| Records to process |
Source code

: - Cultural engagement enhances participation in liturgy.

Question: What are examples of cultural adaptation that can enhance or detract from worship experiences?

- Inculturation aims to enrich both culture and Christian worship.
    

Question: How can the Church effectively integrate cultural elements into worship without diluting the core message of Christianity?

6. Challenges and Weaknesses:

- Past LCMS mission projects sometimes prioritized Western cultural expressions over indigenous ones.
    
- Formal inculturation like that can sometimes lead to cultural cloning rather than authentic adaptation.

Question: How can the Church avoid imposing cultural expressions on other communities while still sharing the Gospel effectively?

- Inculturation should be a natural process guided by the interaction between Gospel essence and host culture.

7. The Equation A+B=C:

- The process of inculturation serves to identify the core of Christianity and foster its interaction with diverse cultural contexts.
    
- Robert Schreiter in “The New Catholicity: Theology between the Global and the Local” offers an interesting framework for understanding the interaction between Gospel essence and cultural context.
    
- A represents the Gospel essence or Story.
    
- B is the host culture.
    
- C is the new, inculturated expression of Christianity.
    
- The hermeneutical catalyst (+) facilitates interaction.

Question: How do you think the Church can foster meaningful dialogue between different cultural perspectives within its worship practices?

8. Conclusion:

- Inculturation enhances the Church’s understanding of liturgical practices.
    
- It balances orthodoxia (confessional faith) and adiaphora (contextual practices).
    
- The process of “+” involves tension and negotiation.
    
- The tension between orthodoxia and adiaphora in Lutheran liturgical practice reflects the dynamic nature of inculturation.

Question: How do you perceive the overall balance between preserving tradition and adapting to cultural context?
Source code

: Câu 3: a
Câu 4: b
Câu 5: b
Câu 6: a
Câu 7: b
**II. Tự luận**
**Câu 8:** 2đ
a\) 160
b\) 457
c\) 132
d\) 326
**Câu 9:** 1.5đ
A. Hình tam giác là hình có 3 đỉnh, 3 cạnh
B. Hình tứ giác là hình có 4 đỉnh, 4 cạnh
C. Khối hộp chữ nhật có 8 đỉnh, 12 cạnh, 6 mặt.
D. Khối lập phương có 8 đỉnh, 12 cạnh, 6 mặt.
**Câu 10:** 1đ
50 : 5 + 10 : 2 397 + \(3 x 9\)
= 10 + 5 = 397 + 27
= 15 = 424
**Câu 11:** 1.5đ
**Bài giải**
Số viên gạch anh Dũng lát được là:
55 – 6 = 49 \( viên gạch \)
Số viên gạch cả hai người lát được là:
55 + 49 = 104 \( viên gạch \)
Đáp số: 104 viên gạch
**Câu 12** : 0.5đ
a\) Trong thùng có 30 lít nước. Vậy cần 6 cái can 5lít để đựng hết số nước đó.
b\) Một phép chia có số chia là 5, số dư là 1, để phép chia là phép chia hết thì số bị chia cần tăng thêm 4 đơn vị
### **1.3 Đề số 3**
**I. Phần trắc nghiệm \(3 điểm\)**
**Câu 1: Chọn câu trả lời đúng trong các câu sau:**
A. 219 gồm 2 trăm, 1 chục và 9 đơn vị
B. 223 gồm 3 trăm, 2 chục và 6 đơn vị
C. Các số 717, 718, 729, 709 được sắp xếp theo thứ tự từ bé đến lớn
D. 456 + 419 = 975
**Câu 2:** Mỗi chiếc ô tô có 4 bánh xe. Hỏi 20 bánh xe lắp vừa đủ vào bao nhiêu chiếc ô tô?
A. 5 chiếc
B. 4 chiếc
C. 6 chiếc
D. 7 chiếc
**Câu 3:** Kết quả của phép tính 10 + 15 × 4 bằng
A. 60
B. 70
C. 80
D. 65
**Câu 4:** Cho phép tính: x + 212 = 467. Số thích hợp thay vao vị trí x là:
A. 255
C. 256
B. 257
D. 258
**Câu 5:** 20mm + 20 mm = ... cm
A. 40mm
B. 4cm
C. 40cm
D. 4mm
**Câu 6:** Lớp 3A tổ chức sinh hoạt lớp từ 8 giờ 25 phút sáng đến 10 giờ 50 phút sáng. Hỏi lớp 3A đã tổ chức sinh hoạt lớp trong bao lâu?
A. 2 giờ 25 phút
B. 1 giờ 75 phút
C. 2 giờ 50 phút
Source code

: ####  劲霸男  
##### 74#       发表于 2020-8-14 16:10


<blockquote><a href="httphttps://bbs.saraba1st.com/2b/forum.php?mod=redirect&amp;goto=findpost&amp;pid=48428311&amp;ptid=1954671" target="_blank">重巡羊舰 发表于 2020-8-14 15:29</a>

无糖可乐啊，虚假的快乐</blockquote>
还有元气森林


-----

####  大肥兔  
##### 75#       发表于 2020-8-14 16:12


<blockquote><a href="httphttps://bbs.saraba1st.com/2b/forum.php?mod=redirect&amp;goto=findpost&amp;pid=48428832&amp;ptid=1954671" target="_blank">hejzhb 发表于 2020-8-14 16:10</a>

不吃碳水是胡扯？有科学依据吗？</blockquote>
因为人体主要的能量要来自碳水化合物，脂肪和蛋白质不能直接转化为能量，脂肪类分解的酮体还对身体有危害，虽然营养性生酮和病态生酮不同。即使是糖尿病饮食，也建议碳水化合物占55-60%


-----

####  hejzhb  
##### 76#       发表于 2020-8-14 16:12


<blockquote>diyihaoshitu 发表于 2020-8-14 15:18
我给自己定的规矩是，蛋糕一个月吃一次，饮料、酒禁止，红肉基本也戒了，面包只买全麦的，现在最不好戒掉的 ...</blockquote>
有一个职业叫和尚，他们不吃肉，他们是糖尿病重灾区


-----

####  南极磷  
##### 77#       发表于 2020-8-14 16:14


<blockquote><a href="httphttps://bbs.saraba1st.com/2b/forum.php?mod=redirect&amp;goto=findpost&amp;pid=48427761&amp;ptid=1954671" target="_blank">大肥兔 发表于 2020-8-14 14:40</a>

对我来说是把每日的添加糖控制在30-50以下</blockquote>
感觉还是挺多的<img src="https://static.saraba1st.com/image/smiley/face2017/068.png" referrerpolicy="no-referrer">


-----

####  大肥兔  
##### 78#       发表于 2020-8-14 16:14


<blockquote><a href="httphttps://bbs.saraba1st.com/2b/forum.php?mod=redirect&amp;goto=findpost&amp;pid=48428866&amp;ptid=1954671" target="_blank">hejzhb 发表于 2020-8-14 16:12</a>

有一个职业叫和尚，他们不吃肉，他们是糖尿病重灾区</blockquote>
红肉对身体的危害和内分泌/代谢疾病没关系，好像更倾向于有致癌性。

| Exercise directions |
What are the lines, exactly as written above, from the line with "Question: How can the Church avoid" to the line with "7. The Equation", both included? Output only those.

| Finished exercise |
Question: How can the Church avoid imposing cultural expressions on other communities while still sharing the Gospel effectively?

- Inculturation should be a natural process guided by the interaction between Gospel essence and host culture.

7. The Equation A+B=C:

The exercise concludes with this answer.